Au lieu de quoi, au mieux, la profession traditionnelle sélectionne des idées qu'elle emprunte de manière sélective à ses critiques et tente de capter ses idées et de les incorporer à son propre discours. Toutefois ce processus de capture et d'incorporation prend la forme d'une économie suivant les préceptes de Tancredi dans « Le Guépard » de Visconti (Palley, 2013), « pour que tout reste comme avant, il faut que tout change ». Ainsi, la possibilité d'une stagnation est incorporée et expliquée comme étant le résultat d'un incident technique dans le mécanisme du marché, mais sans que les fondements profonds de la théorie néolibérale ne dussent être modifiés. Dans le même temps, nulle référence n'est faite aux travaux déjà existants d'économistes critiques et de leurs analyses de la phase de stagnation, dans la mesure où cela les légitimerait. Il s'agit là d'un moyen de capturer et de remodeler une idée, sans que d'autres perspectives ou d'autres économistes ne soient légitimés.
Conclusion : les dangereuses conséquences involontaires de la mort du pluralisme
dans la science économique
Les conditions politiques actuelles font écho à celles des années 1930, où l'économie alimente le mécontentement et la colère politiques. Les difficultés et les déceptions économiques ont été les principaux facteurs à l'origine du succès de Donald Trump aux États-Unis et de Marine Le Pen en France ainsi que du Brexit au Royaume-Uni.

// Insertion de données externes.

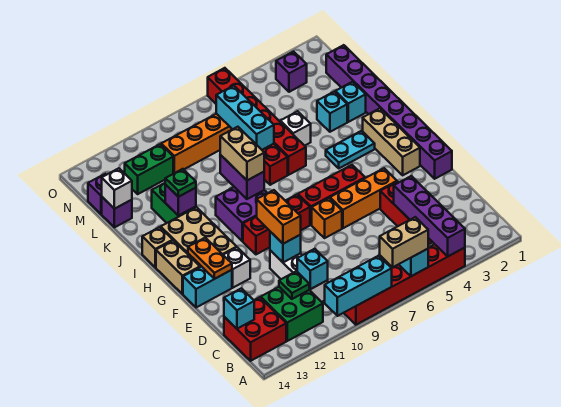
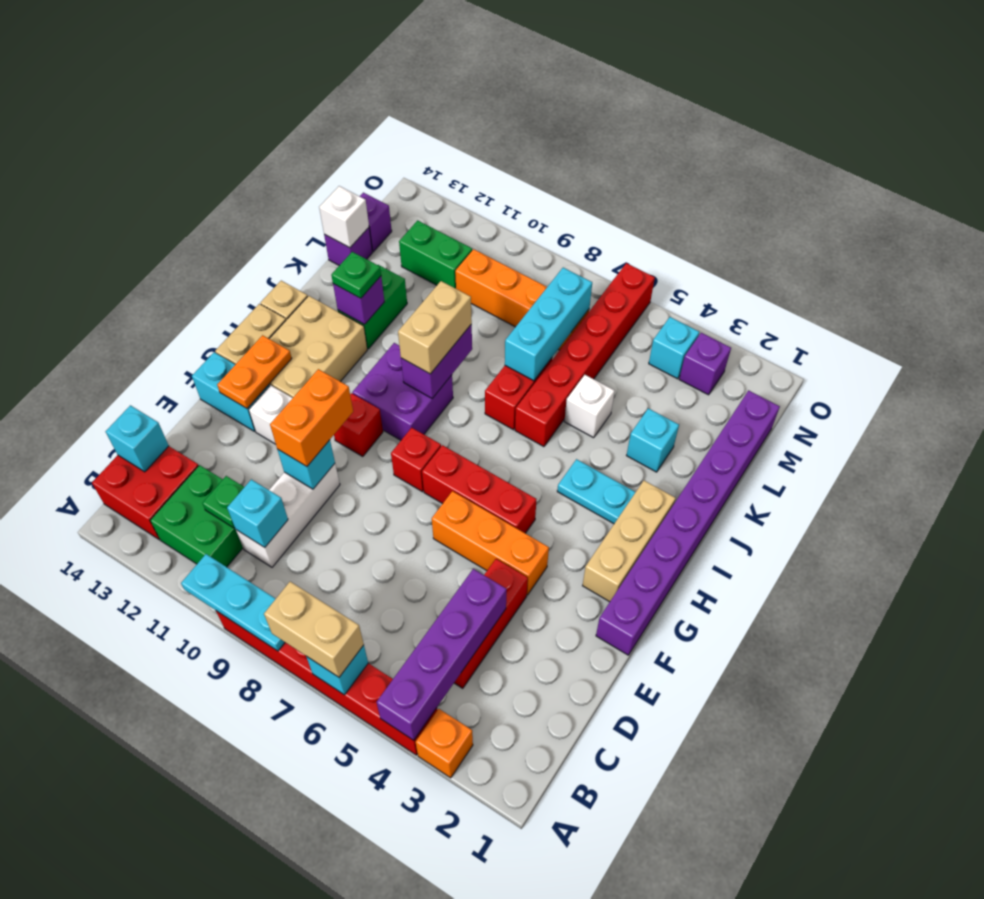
cyan brick A8:A10 level 2 -> cyan plate A8:A10 level 2
orange brick F7 level 1 -> orange brick A3 level 1
cyan brick K2 level 1 -> cyan brick N4 level 1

Ces conditions soulignent la nécessité d'une discussion franche et ouverte sur l'économie, de sorte à comprendre ce qui n'a pas fonctionné et à identifier ce qui devrait être réformé. Néanmoins cela ne s'est pas produit, quarante années de domination néolibérale ayant détruit le pluralisme dans les sciences économiques, atrophié les compréhensions populaires de l'économie et mit un frein au débat économique de la société. Au lieu d'ouvrir un débat parvenir à une évaluation des explications concurrentes fondée sur des preuves, la science économique dominante a produit une série de rustines qui ne concernent pas le cœur de son modèle théorique. Cela a permis aux décideurs politiques et aux politiciens en place de justifier le fait de conserver le statu quo politique.

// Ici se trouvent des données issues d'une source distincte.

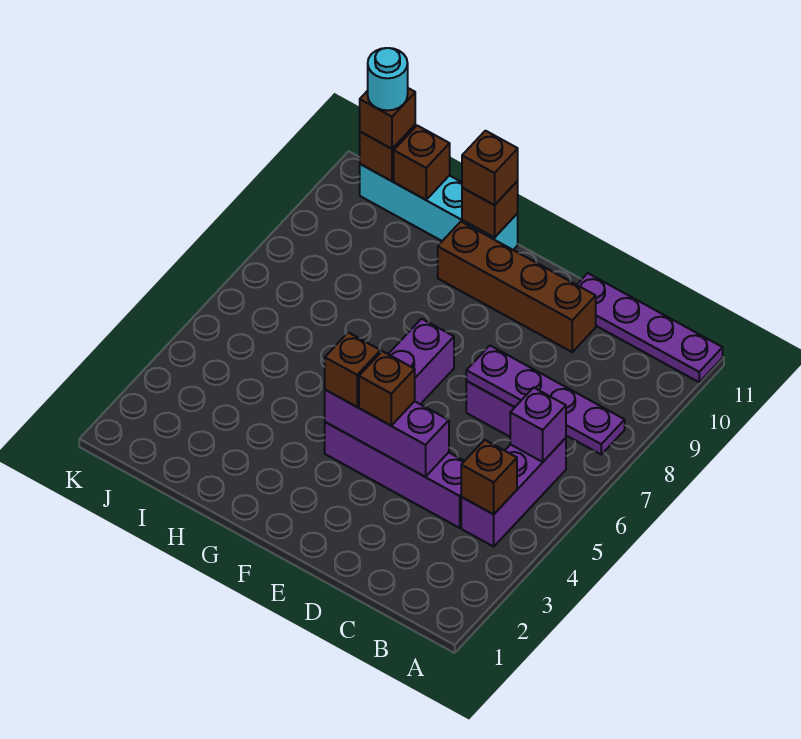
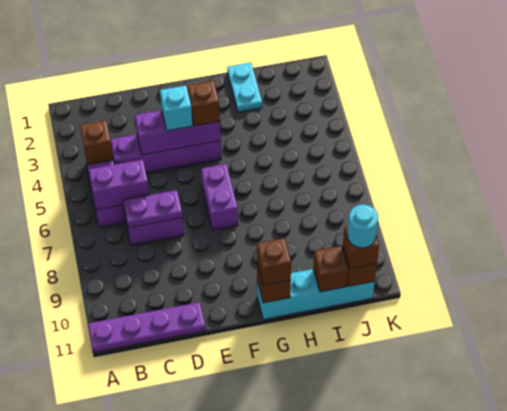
purple plate A7:D7 level 2 -> purple plate C7:D7 level 2
purple brick B6 level 2 -> purple brick B6:C6 level 2
brown brick D10:G10 level 1 -> none
brown brick E4 level 3 -> cyan brick E4 level 3
none -> cyan plate H1:H2 level 1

Que les choses soient bien claires. La critique adressée à la plupart des économistes du courant dominant ne porte ni sur des valeurs, ni ou sur leur supposé conservatisme. De nombreux économistes de ce courant dominant partagent les mêmes valeurs que ceux qui le critiquent et qui sont proches du keynésianisme structurel. Par ailleurs, ce courant de pensée a mis à jour et modifié ses idées en réponse aux défis posés par la crise financière et la stagnation. La critique porte plutôt sur la pratique intellectuelle de la science économique dominante, qui a remplacé le pluralisme par un monopole néoclassique. Ce monopole limite le débat autour de la politique économique, contribuant de fait au blocage de la politique et des politiques nécessaires pour répondre à cette période politique précaire.